Une autre méthode consiste à ne publier que sur son site internet, le problème c’est qu’il faut une bonne connaissance dans le domaine du web pour interdire l’accès aux images. Pour minimiser les dégâts certains réduise leur taille d’images et les dégradent eux-mêmes en les compressant fortement, dans le but de dissuader, afin d’éviter leur propagation en bonne qualité, et dans un souci de légèreté et de rapidité pour le site web.

Mais revenons aux signatures, au début de ma passion j’avais décidé de mettre une signature en bas de chacune de mes photos, à vrai dire c’était plutôt pour faire comme tout le monde. Mais j’ai dû faire plusieurs essais, car c’était parfois illisible en fonction du fond de l’image. Texte de la signature en noir pour les photos de nuit, ce n’est pas top, en blanc par temps nuageux ça ne va pas. Au final je trouve cette solution peu homogène, d’une photo à l’autre la signature bouge et change de couleur.
Je vais vous donner d’autres exemples.

On va tenir compte qu’une signature est une solution physique pour éviter la copie. Dans le cas ou une personne arrive à enregistrer une image avec un cadre signé. C’est pour moi la solution la plus esthétique, mais surtout la moins efficace car le copieur n’aura qu’à recadrer à l’intérieur du cadre, pour s’approprier l’image sans crédit.

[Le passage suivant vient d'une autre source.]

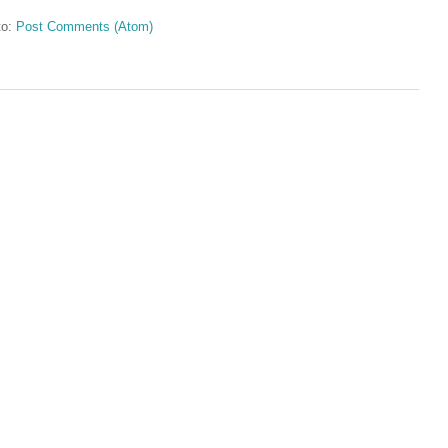
to:
Post Comments (Atom)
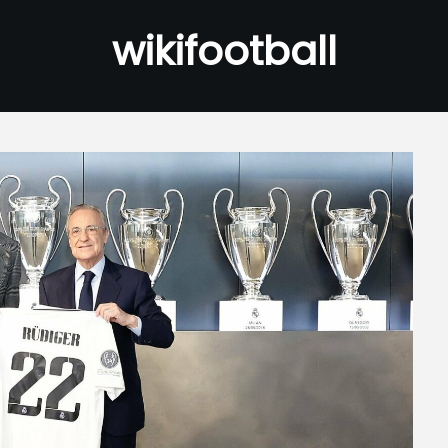
wikifootball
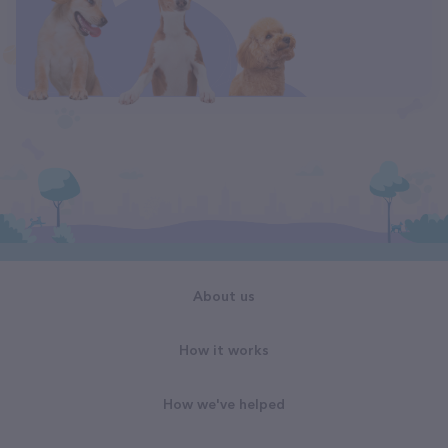
About us
How it works
How we've helped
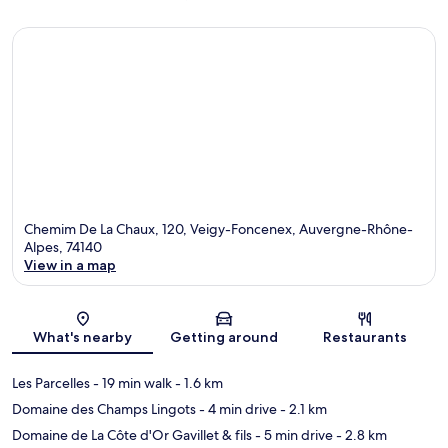
Chemim De La Chaux, 120, Veigy-Foncenex, Auvergne-Rhône-
Alpes, 74140
View in a map
Map
What's nearby
Getting around
Restaurants
Les Parcelles
- 19 min walk
- 1.6 km
Domaine des Champs Lingots
- 4 min drive
- 2.1 km
Domaine de La Côte d'Or Gavillet & fils
- 5 min drive
- 2.8 km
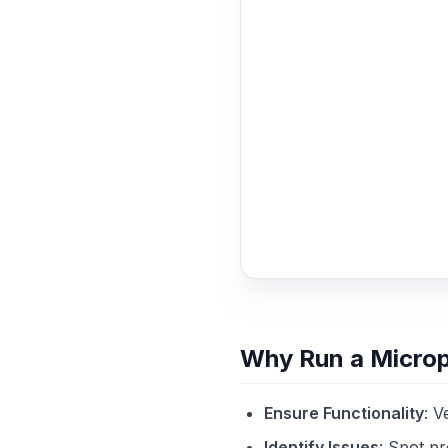
Why Run a Micro
Ensure Functionality
: V
Identify Issues
: Spot pr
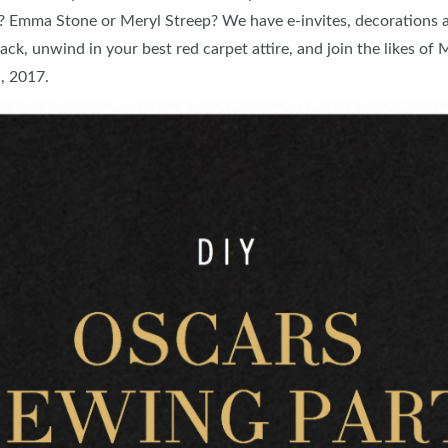
? Emma Stone or Meryl Streep? We have e-invites, decorations a
FOOD TRUCK SCHEDULE
SPONSORSHIP OPPORTUNIT
ack, unwind in your best red carpet attire, and join the likes o
VISIT, STAMP & WIN
HEAR FROM EXHIBITORS
h, 2017.
PILLOW COVER GIVEAWAYS
SWEEPSTAKES
BLOG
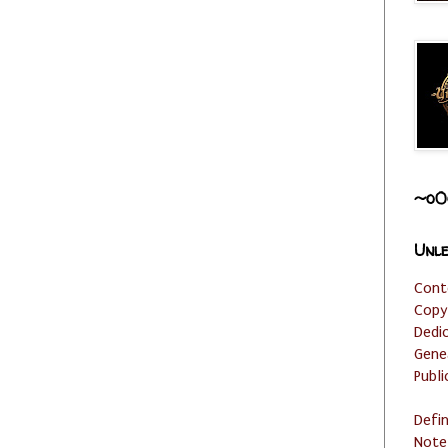
~o0
Unle
Cont
Copy
Dedi
Gene
Publi
Defi
Note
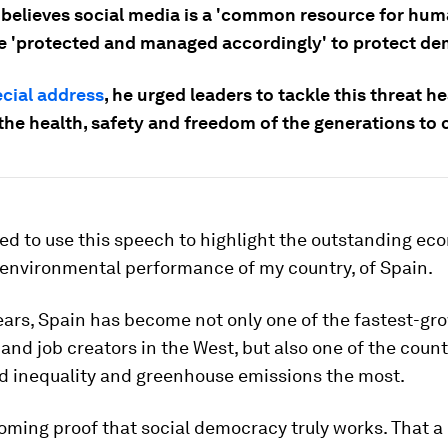
believes social media is a 'common resource for huma
e 'protected and managed accordingly' to protect de
cial address
, he urged leaders to tackle this threat h
 the health, safety and freedom of the generations to
ed to use this speech to highlight the outstanding ec
 environmental performance of my country, of Spain.
ears, Spain has become not only one of the fastest-gr
nd job creators in the West, but also one of the count
d inequality and greenhouse emissions the most.
ming proof that social democracy truly works. That a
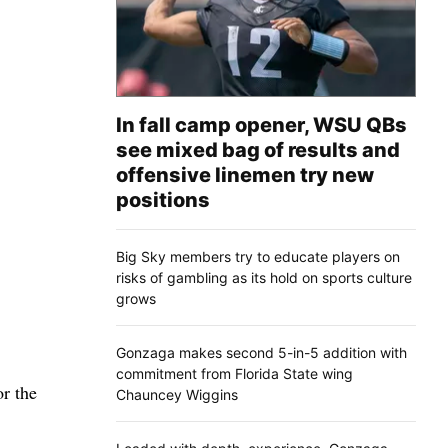
In fall camp opener, WSU QBs
see mixed bag of results and
offensive linemen try new
positions
Big Sky members try to educate players on
risks of gambling as its hold on sports culture
grows
Gonzaga makes second 5-in-5 addition with
commitment from Florida State wing
or the
Chauncey Wiggins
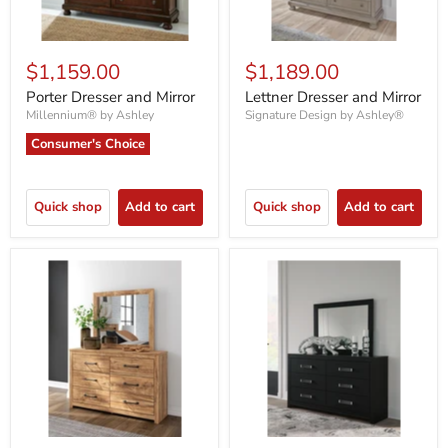
$1,159.00
$1,189.00
Porter Dresser and Mirror
Lettner Dresser and Mirror
Millennium® by Ashley
Signature Design by Ashley®
Consumer's Choice
Quick shop
Add to cart
Quick shop
Add to cart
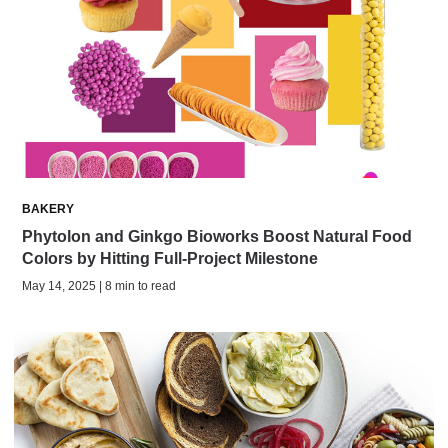
BAKERY
Phytolon and Ginkgo Bioworks Boost Natural Food
Colors by Hitting Full-Project Milestone
May 14, 2025 | 8 min to read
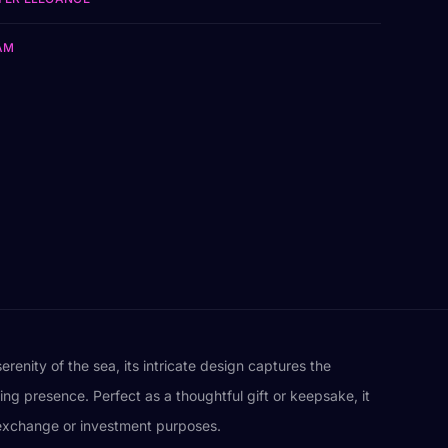
AM
renity of the sea, its intricate design captures the
ing presence. Perfect as a thoughtful gift or keepsake, it
r exchange or investment purposes.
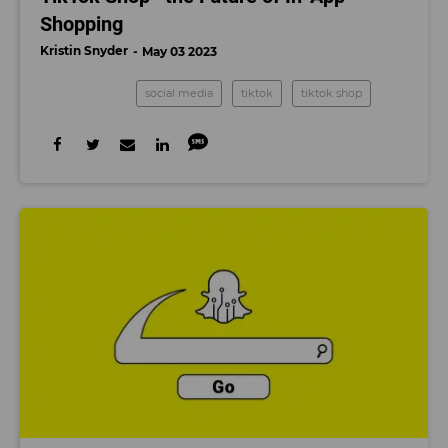
Shopping
Kristin Snyder
May 03 2023
social media
tiktok
tiktok shop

Ensuite il y a la signature que l’on peut disposer aux quatre coins de la photo en fonction du contenu et du cadrage. Solution moins esthétique, mais plus efficace car elle permet au photographe de mettre sa signature sur un point important de l’image avec beaucoup de détails, ce qui va compliquer l’effacement de la signature. Mais cela ne règle pas le problème de copie.

Enfin le filigrane répété transparent, c’est un signe (nom, logo, adresse de site internet…) que vous allez apposer sur vos photographies et qui empêcheront un usage de vos photos en l’état. La solution la plus efficace, mais aussi la plus difficile à mettre en place car pour que l’image soit la plus esthétique possible. Il faut faire en sorte que le filigrane ne soit pas trop opaque pour que l’image reste lisible et il ne faut pas qu’il soit trop transparent sinon on aurait plus facile de copier en effaçant le texte ou le logo.
Il faut donc trouver un juste milieu avec la transparence et la couleur pour que cela reste efficace.

Pour conclure je trouve que les signatures cassent l’impact de l’image et mon but est de partager mes images. Donc je considère qu’il n’est pas nécessaire de signer mes photos à partir du moment ou l’on revendique que je suis l’auteur.